Example of Livelock¶
Consider two people trying to pick up a spoon to eat, but they keep yielding to each other in an attempt to be polite. Neither person can make progress because they’re constantly checking and responding to each other’s actions.
Code Example of Livelock¶
class Spoon {
private boolean isAvailable = true;
public synchronized boolean pickUp() {
if (isAvailable) {
isAvailable = false;
return true;
}
return false;
}
public synchronized void putDown() {
isAvailable = true;
}
}
public class LivelockDemo {
public static void main(String[] args) {
Spoon spoon = new Spoon();
Thread person1 = new Thread(() -> {
while (!spoon.pickUp()) {
System.out.println("Person 1: Waiting for spoon...");
Thread.yield(); // Yield control to other threads
}
System.out.println("Person 1: Picked up spoon!");
});
Thread person2 = new Thread(() -> {
while (!spoon.pickUp()) {
System.out.println("Person 2: Waiting for spoon...");
Thread.yield(); // Yield control to other threads
}
System.out.println("Person 2: Picked up spoon!");
});
person1.start();
person2.start();
}
}
Explanation of the Livelock Scenario in the Code:¶
- Both threads (Person 1 and Person 2) are trying to pick up the spoon.

◆ TASK DETAILS
Do these statements agree with the livelock example? For each, answer yes or no and quote the words of the text that decide it.
1. In the spoon scenario, the two people hold back from each other to be polite.
2. The putDown method sets isAvailable to false.
3. Each person's thread yields control to other threads while it waits for the spoon.

◆ RECORDS PROVIDED
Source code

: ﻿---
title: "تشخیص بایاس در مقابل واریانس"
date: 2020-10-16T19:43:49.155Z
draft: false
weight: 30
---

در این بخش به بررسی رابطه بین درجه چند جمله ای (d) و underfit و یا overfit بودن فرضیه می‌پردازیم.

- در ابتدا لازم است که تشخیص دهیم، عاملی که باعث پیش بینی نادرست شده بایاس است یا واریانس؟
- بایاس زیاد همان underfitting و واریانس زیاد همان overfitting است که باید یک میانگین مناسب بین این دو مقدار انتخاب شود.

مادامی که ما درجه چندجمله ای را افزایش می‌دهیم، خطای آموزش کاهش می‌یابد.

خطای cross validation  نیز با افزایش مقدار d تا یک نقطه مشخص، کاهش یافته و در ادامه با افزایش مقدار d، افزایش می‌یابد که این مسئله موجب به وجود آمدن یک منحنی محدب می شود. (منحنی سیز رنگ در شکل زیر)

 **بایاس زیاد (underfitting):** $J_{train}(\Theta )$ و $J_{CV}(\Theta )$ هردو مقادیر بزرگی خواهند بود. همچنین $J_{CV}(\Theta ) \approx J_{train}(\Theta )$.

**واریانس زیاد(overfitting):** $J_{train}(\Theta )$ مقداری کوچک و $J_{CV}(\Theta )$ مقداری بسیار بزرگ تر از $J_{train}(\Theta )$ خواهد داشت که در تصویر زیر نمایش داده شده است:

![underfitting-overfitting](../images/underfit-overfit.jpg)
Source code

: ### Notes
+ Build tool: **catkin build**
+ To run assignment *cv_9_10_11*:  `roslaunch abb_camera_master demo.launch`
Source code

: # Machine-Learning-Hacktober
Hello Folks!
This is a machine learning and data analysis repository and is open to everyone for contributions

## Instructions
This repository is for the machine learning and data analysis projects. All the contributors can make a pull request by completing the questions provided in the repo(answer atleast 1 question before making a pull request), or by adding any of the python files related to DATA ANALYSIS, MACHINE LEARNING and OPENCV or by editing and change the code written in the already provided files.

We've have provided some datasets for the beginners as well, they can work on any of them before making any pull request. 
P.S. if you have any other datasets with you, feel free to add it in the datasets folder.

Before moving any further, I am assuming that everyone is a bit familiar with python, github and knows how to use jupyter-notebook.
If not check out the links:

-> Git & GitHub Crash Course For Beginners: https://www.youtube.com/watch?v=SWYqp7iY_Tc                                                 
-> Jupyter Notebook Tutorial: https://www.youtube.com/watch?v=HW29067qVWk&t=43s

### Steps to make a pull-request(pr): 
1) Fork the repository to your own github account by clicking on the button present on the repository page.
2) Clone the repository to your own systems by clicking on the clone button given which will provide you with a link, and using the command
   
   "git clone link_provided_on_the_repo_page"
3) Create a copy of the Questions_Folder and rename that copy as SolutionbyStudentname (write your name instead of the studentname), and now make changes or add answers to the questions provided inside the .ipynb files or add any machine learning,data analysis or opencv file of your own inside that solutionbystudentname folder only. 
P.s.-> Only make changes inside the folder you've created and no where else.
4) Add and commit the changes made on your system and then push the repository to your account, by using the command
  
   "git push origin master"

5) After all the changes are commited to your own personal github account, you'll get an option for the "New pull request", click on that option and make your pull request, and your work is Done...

◆ WRITTEN SOLUTION
1. Yes: "they keep yielding to each other in an attempt to be polite"
2. No: "isAvailable = true;"
3. Yes: "Thread.yield(); // Yield control to other threads"